# Split tail climbing setups.



## The Lawn Shark (Mar 31, 2008)

What all gear is needed to use a split tail setup??

Climbing rope / split tail / beaners / micro pulley / what else???

What all do you use in your split tail climbing setups


----------



## kennertree (Mar 31, 2008)

The Lawn Shark said:


> What all gear is needed to use a split tail setup??
> 
> Climbing rope / split tail / beaners / micro pulley / what else???
> 
> What all do you use in your split tail climbing setups



That's pretty much it, you might want a saddle to attatch to though.


----------



## safeT1st (Mar 31, 2008)

*Darned*



kennertree said:


> That's pretty much it, you might want a saddle to attatch to though.



Tried to rep you for that but I must have repped you recently for some other quick thinking advice you offered as it won't let me . Oh well , I'm sure there will be more opportunities .


----------



## safeT1st (Mar 31, 2008)

*Can't Resist*

You will also need a tip . Sorry , couldn't help myself .


----------



## kennertree (Mar 31, 2008)

safeT1st said:


> You will also need a tip . Sorry , couldn't help myself .



I'm out of bullets or I would rep you.


----------



## 046 (Mar 31, 2008)

you will also need a lanyard system. I'm using a DEDA (double ended, double action) lanyard system. 

most will use a single lanyard with micro ascender to adjust length. 
for beginners, a require read is "tree climbers companion" by jeff jebson

using steel double action biners terminated with triple fisherman on split tail. steel biner to figure eight to main rope. 

thinking of eliminating steel biners in favor of stainless maillon Rapide screw links. stronger/more secure and lighter... a good combination. 
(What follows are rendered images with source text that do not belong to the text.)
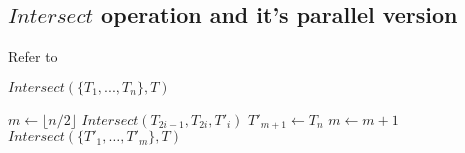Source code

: \subsection{$Intersect$ operation and it's parallel version}

Refer to \cite{Dantsin:2003}

\PROCEDURE $Intersect(\{T_1, ..., T_n\}, T)$
\begin{algorithmic}[1]
	\STATE $m \gets \lfloor n/2 \rfloor$
  	\STATE $Intersect(T_{2i-1}, T_{2i}, T'_i)$
  \ENDFOR
    \STATE $T'_{m+1} \gets T_n$
    \STATE $m \gets m+1$
  \ENDIF
  \STATE $Intersect(\{T'_1, \dots, T'_m\}, T)$
\end{algorithmic}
also be very careful of which advice you take from AS. some jokers have been known to post false information that can kill ya....



The Lawn Shark said:


> What all gear is needed to use a split tail setup??
> 
> Climbing rope / split tail / beaners / micro pulley / what else???
> 
> What all do you use in your split tail climbing setups


----------



## Nailsbeats (Apr 1, 2008)

046 said:


> be very careful of which advice you take from AS. some jokers have been known to post false information that can kill ya....



I like this disclamer, this should be at the top of the page when you sign up for this site.:jester:


----------



## 046 (Apr 2, 2008)

TreeCo, great point! just did a search and cannot find any instance of wrong information not corrected by someone. 

thanks for pointing that out. due to the high traffic of AS, it's a certainty loads of newbies cruise AS looking for information. have always worried about someone seeing and using wrong info... 

without question there's a wealth of info on AS!
here's two links with great info on termination knots and favorite knots. 

http://www.arboristsite.com/showthread.php?t=42466&highlight=termination

http://www.arboristsite.com/showthread.php?t=35784&highlight=termination



TreeCo said:


> It is true that sometimes we get false information posted but if you guys can point out an instance where it was not pointed out as false by others please speak up!


----------



## HolmenTree (Apr 3, 2008)

I like using the square edged micro prusik pulley attached with a swivel dog leash snap for advancing my split tail. I have been doing some line directs in the tree with my new micro twin pulley rather then just running the 2 ropes thru the biner, seems to work nice but just more equip. to carry. Always carry two 5/8" lanyards on my saddle, 1 wirecore, 1 not , both held by Petzl Macrograbs and stainless twist clevises on each side of the saddle

Willard


----------